Le lavage du corps ou « fuin wunzinlè » ou « saca wunzinlè »

Après l’annonce du décès, suit le lavage du corps. La toilette mortuaire est faite par les hommes quand le défunt est un garçon. Les femmes s’en chargent quand il s’agit d’une des leurs.

Le port du corps ou « fuin swalè » ou « saca swalè »

La deuxième cérémonie est le port du défunt. Pour les Baoulé, l’on ne meurt pas naturellement. C’est quand le vieillissement est très prolongé que l’on soupçonne une mort naturelle. Lorsque quelqu’un meurt donc, la grande famille décide, après une concertation, de faire porter le corps pour qu’il dévoile la cause de sa mort. Là, il indique lui-même les solutions pour éviter que quelqu’un meure après lui.

Le creusage de la tombe ou « kuman kpèlè »

Puis vient l’étape du creusage de la tombe. À ce niveau, l’on demande la terre qui est octroyée sans opposition. Ce moment est l’occasion pour les villageois d’infliger une amende à ceux qui ne vont pas au village.
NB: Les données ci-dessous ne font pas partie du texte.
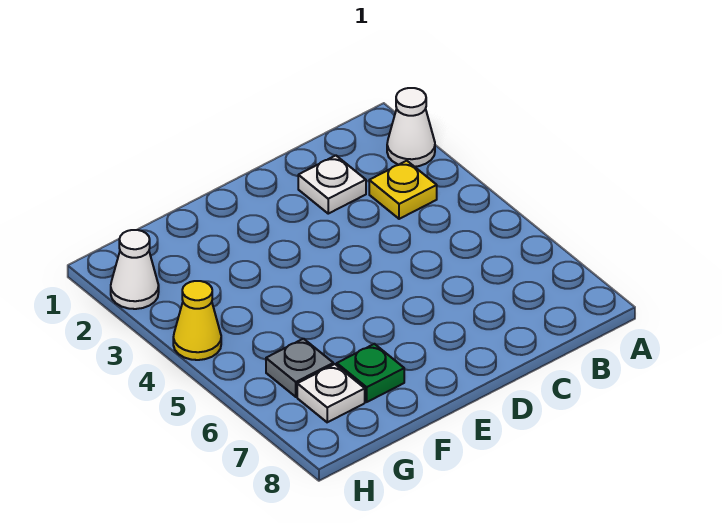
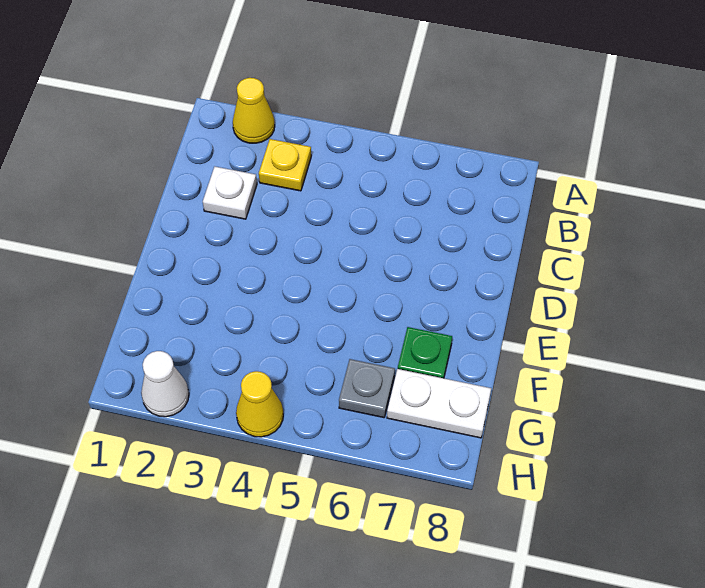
white 1x1 cone [387,88,435,167] -> yellow 1x1 cone [233,78,275,143]
white 1x1 plate [297,364,365,422] -> white 1x2 plate [387,369,491,438]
Cela s’appelle le « con’goyawla ». Pendant ce temps, les femmes dansent au son de l’Attoungblan (tambour parleur). Dès l’arrivée des creuseurs de tombe, d’autres types de danses peuvent être exécutés.

Les dons ou « n’zié »

Les dons se font juste avant le départ pour l’enterrement. Les parents proches, lointains, le veuf ou la veuve, les enfants, les beaux-parents et les amis et connaissances sont invités à faire leur don.
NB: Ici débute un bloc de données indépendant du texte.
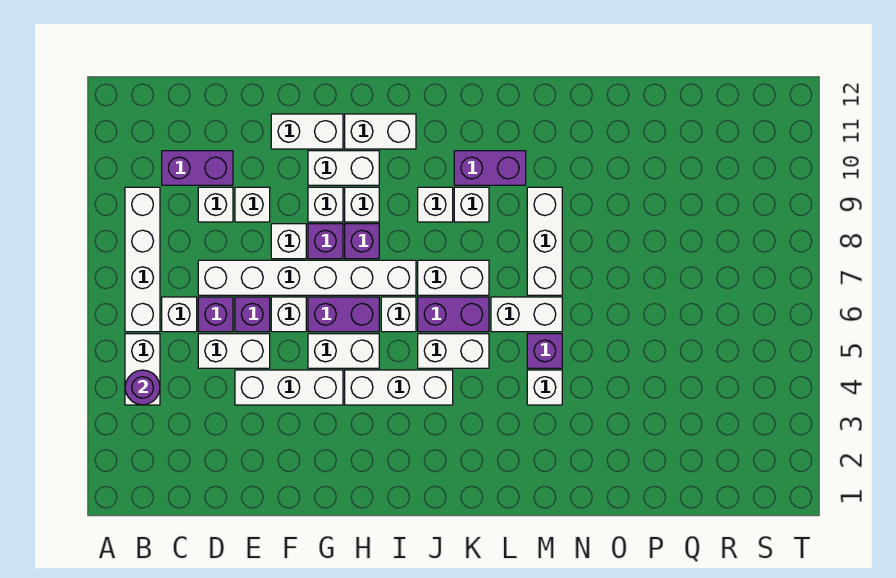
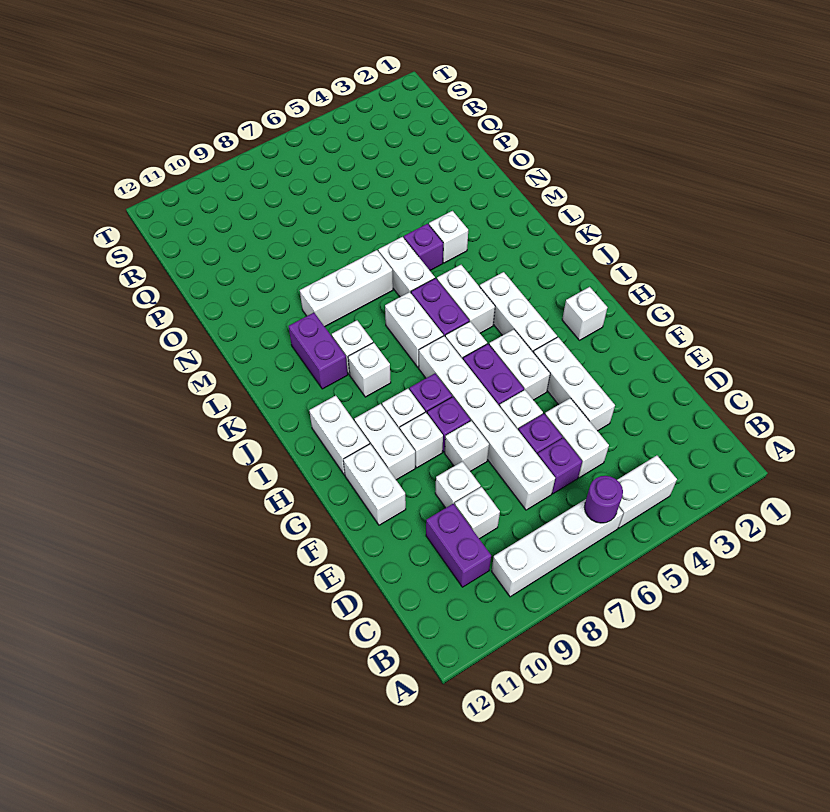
purple 1x1 round brick [125,370,160,405] -> purple 1x1 round brick moved to [584,476,623,523]
white 1x1 brick [162,297,197,332] -> white 1x1 brick moved to [562,287,607,340]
L’enterrement ou « siélè »

Après les dons, vient le moment crucial de l’ultime séparation. Ce moment difficile à supporter se fait dans la douleur avec des pleurs et lamentations. Le défunt est soit porté, soit mis dans une voiture ou un corbillard pour être conduit au cimetière ou « assiéliè ». Il est accompagné par les villageois pour son dernier voyage.